### Exercise material ###
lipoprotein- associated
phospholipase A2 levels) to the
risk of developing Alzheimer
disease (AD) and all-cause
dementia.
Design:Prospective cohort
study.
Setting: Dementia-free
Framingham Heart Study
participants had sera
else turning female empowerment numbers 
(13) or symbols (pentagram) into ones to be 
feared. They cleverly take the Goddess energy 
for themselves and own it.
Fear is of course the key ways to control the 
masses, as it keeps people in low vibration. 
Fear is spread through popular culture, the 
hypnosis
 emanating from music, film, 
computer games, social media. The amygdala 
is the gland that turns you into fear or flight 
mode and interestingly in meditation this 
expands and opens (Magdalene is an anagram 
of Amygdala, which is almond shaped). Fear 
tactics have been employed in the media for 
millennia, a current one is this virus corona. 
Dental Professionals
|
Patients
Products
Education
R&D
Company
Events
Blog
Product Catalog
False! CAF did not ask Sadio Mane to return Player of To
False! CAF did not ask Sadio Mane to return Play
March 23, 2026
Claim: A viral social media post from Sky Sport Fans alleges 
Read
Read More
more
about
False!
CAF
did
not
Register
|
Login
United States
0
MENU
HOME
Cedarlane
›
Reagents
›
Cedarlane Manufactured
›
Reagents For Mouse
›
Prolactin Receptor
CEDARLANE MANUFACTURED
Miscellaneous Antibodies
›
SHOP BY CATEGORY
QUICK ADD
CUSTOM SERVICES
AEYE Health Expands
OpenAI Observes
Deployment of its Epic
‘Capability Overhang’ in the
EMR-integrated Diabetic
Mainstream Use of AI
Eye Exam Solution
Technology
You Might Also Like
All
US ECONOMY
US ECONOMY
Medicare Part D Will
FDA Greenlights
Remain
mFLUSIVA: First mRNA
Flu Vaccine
###
Task goal: If a line of the data holds the string "media", list it.

Your solution:
computer games, social media. The amygdala 
tactics have been employed in the media for 
Claim: A viral social media post from Sky Sport Fans alleges 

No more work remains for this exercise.